§ **WORK ITEM**:
Your copy should match the records below word for word and contain no pictures.

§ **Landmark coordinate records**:
========

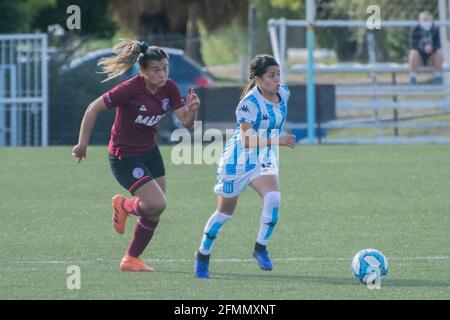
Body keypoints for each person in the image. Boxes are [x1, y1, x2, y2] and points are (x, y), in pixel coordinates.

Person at [72, 39, 200, 272]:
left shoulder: (169, 88)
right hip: (124, 156)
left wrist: (192, 110)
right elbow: (92, 109)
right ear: (143, 71)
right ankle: (124, 206)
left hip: (150, 151)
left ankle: (131, 258)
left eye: (165, 68)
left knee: (156, 207)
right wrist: (82, 144)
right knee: (156, 203)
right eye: (155, 69)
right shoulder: (130, 89)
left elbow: (186, 122)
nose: (162, 74)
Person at [194, 54, 296, 279]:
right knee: (224, 214)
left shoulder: (283, 93)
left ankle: (260, 248)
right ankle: (202, 255)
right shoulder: (248, 104)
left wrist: (274, 142)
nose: (277, 79)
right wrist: (278, 140)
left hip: (264, 157)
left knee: (273, 199)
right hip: (238, 161)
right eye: (271, 75)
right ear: (257, 79)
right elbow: (247, 140)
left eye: (278, 74)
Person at [409, 11, 444, 84]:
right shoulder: (415, 29)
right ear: (420, 21)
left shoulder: (435, 29)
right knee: (413, 53)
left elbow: (438, 44)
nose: (426, 22)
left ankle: (438, 77)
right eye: (424, 20)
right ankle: (413, 78)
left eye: (428, 20)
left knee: (439, 52)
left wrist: (432, 48)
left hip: (431, 58)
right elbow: (412, 45)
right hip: (419, 58)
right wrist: (423, 48)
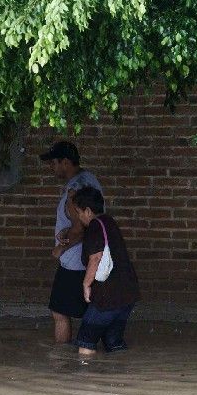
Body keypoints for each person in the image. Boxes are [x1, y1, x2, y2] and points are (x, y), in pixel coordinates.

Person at [41, 141, 102, 343]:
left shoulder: (75, 190)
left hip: (74, 262)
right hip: (89, 256)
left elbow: (79, 228)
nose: (51, 168)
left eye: (53, 163)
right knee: (87, 310)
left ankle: (62, 360)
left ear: (65, 162)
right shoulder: (90, 179)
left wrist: (60, 248)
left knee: (59, 312)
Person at [71, 186, 140, 355]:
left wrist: (86, 284)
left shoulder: (95, 226)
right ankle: (119, 378)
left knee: (86, 342)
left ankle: (82, 379)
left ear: (87, 211)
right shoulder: (109, 222)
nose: (79, 217)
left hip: (108, 296)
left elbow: (96, 257)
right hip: (128, 294)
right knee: (113, 342)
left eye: (78, 212)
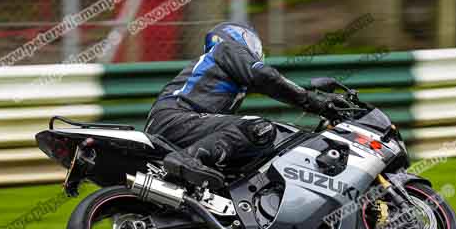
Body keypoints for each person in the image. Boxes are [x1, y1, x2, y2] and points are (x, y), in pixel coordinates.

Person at [145, 22, 344, 180]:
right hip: (176, 117)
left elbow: (273, 85)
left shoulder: (227, 69)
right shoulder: (226, 49)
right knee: (258, 128)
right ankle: (185, 159)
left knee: (251, 145)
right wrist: (316, 103)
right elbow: (268, 78)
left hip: (180, 121)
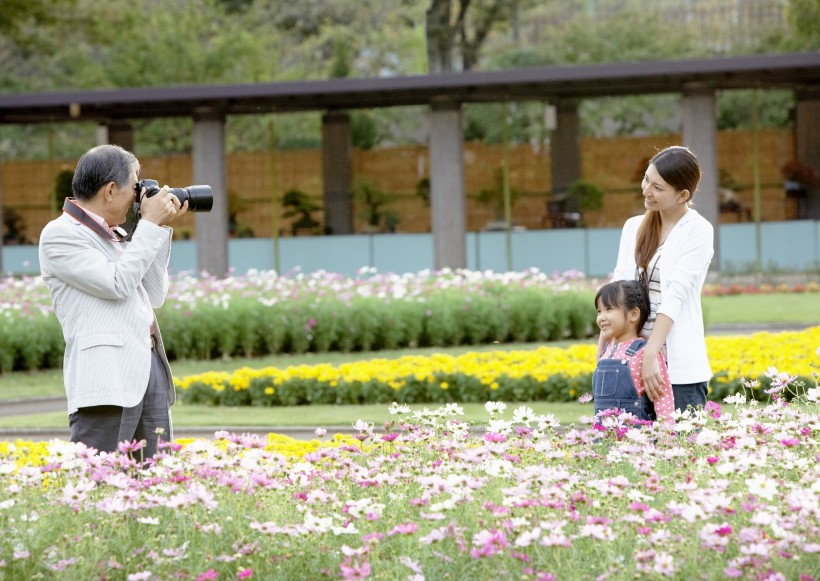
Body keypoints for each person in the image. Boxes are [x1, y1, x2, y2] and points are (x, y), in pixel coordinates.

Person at [39, 144, 188, 460]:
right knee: (100, 480)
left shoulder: (116, 233)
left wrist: (157, 225)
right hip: (106, 375)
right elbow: (117, 284)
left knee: (156, 478)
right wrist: (147, 225)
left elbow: (154, 292)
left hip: (148, 365)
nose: (139, 196)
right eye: (135, 186)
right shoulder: (61, 234)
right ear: (110, 190)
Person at [605, 145, 714, 413]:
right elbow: (618, 291)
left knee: (681, 451)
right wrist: (604, 350)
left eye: (658, 187)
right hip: (629, 362)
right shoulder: (633, 227)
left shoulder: (697, 230)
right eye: (646, 179)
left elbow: (675, 295)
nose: (646, 190)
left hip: (678, 370)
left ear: (683, 195)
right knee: (628, 450)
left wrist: (651, 354)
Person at [593, 280, 674, 421]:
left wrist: (665, 436)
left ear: (634, 314)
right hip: (605, 438)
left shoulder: (643, 352)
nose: (601, 317)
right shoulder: (606, 352)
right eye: (599, 311)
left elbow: (663, 401)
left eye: (609, 309)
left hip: (636, 438)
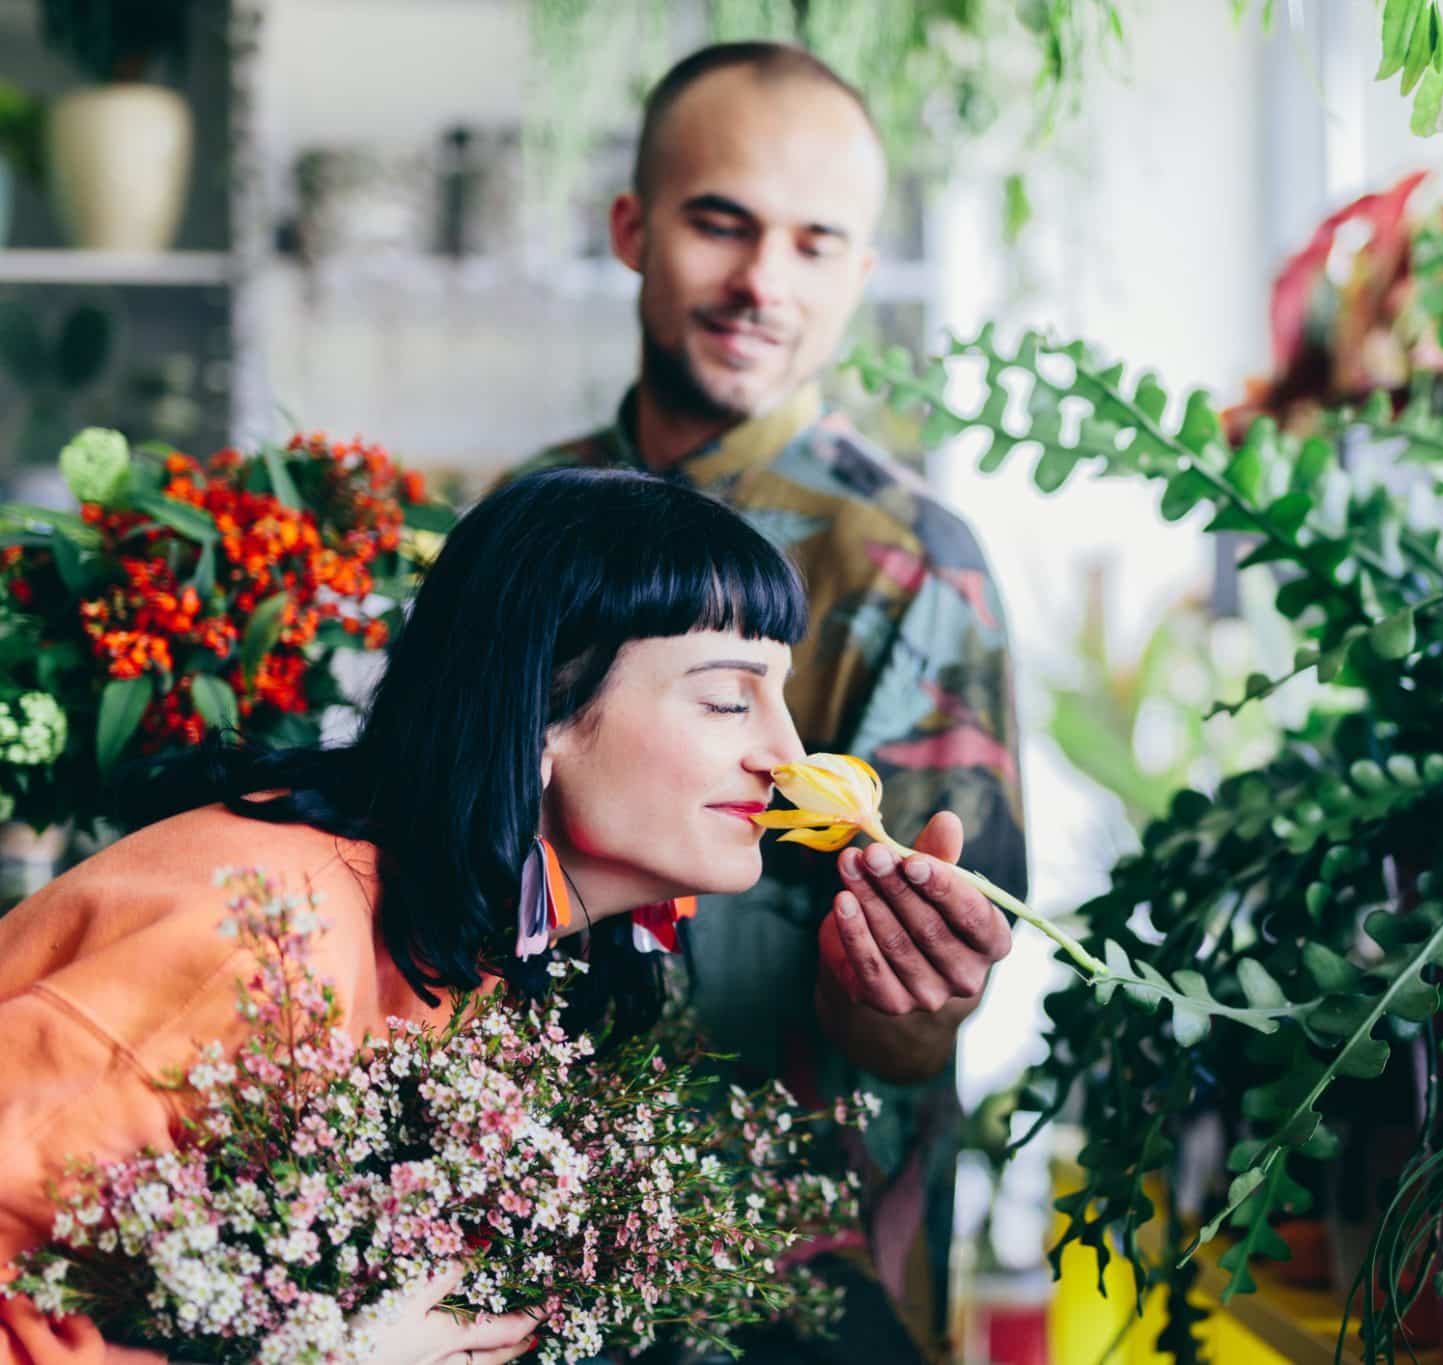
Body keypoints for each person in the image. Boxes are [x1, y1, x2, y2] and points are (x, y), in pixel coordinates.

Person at [0, 468, 1010, 1364]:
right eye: (724, 699)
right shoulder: (267, 932)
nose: (786, 755)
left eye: (779, 697)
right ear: (541, 711)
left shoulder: (520, 957)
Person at [513, 42, 1027, 1361]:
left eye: (815, 244)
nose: (760, 282)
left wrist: (910, 982)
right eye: (721, 224)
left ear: (860, 275)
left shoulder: (909, 565)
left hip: (798, 1270)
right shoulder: (523, 523)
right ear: (633, 229)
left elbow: (920, 1029)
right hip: (509, 1245)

========

§ **PROBLEM SOLUTION**:
Body keypoints for each person in the image. Boxes are [x1, y1, x2, y2] and points are (x, y), in pixel coordinates.

Person at [72, 39, 200, 272]:
left shoulder: (169, 88)
right hip: (124, 156)
left wrist: (192, 110)
right elbow: (92, 109)
right ear: (143, 71)
right ankle: (124, 206)
left hip: (150, 151)
left ankle: (131, 258)
left eye: (165, 68)
left knee: (156, 207)
right wrist: (82, 144)
right knee: (156, 203)
right eye: (155, 69)
right shoulder: (130, 89)
left elbow: (186, 122)
nose: (162, 74)
Person at [194, 54, 296, 279]:
right knee: (224, 214)
left shoulder: (283, 93)
left ankle: (260, 248)
right ankle: (202, 255)
right shoulder: (248, 104)
left wrist: (274, 142)
nose: (277, 79)
right wrist: (278, 140)
left hip: (264, 157)
left knee: (273, 199)
right hip: (238, 161)
right eye: (271, 75)
right ear: (257, 79)
right elbow: (247, 140)
left eye: (278, 74)
Person at [409, 11, 444, 84]:
right shoulder: (415, 29)
right ear: (420, 21)
left shoulder: (435, 29)
right knee: (413, 53)
left elbow: (438, 44)
nose: (426, 22)
left ankle: (438, 77)
right eye: (424, 20)
right ankle: (413, 78)
left eye: (428, 20)
left knee: (439, 52)
left wrist: (432, 48)
left hip: (431, 58)
right elbow: (412, 45)
right hip: (419, 58)
right wrist: (423, 48)
Body keypoints for each person in the image. Boxes are [x1, y1, x2, y2] and points are (x, y), in pixel coordinates.

Person at [41, 141, 102, 343]:
left shoulder: (75, 190)
left hip: (74, 262)
right hip: (89, 256)
left elbow: (79, 228)
nose: (51, 168)
left eye: (53, 163)
right knee: (87, 310)
left ankle: (62, 360)
left ear: (65, 162)
right shoulder: (90, 179)
left wrist: (60, 248)
left knee: (59, 312)
Person at [71, 186, 140, 355]:
left wrist: (86, 284)
left shoulder: (95, 226)
right ankle: (119, 378)
left knee: (86, 342)
left ankle: (82, 379)
left ear: (87, 211)
right shoulder: (109, 222)
nose: (79, 217)
left hip: (108, 296)
left elbow: (96, 257)
right hip: (128, 294)
right knee: (113, 342)
left eye: (78, 212)
Body keypoints for each person in the image. Boxes are [x1, y1, x2, y2] and points are (x, y), in pixel coordinates.

Person at [145, 22, 344, 180]:
right hip: (176, 117)
left elbow: (273, 85)
left shoulder: (227, 69)
right shoulder: (226, 49)
right knee: (258, 128)
right ankle: (185, 159)
left knee: (251, 145)
right wrist: (316, 103)
right elbow: (268, 78)
left hip: (180, 121)
Body keypoints for each person in the image. Boxes are [x1, y1, x2, y2] and points are (x, y), in pixel coordinates.

Person at [39, 144, 188, 460]:
right knee: (100, 480)
left shoulder: (116, 233)
left wrist: (157, 225)
right hip: (106, 375)
right elbow: (117, 284)
left knee: (156, 478)
right wrist: (147, 225)
left elbow: (154, 292)
left hip: (148, 365)
nose: (139, 196)
right eye: (135, 186)
right shoulder: (61, 234)
right ear: (110, 190)
Person at [605, 145, 714, 413]:
right elbow: (618, 291)
left knee: (681, 451)
right wrist: (604, 350)
left eye: (658, 187)
right hip: (629, 362)
right shoulder: (633, 227)
left shoulder: (697, 230)
right eye: (646, 179)
left elbow: (675, 295)
nose: (646, 190)
left hip: (678, 370)
left ear: (683, 195)
right knee: (628, 450)
left wrist: (651, 354)
Person at [593, 280, 674, 421]:
left wrist: (665, 436)
left ear: (634, 314)
right hip: (605, 438)
left shoulder: (643, 352)
nose: (601, 317)
right shoulder: (606, 352)
right eye: (599, 311)
left elbow: (663, 401)
left eye: (609, 309)
left hip: (636, 438)
Body keypoints for each person in the image. Boxes are [x1, y1, x2, y2] and points are (x, y), in pixel coordinates.

Person at [0, 468, 1010, 1364]:
right eye: (724, 699)
right shoulder: (267, 932)
nose: (786, 755)
left eye: (779, 697)
right ear: (541, 711)
left shoulder: (520, 957)
Person at [513, 42, 1027, 1361]:
left eye: (815, 244)
nose: (760, 282)
left wrist: (910, 982)
right eye: (721, 224)
left ear: (860, 275)
left shoulder: (909, 565)
left hip: (798, 1270)
right shoulder: (523, 523)
right ear: (633, 229)
left elbow: (920, 1029)
right hip: (509, 1245)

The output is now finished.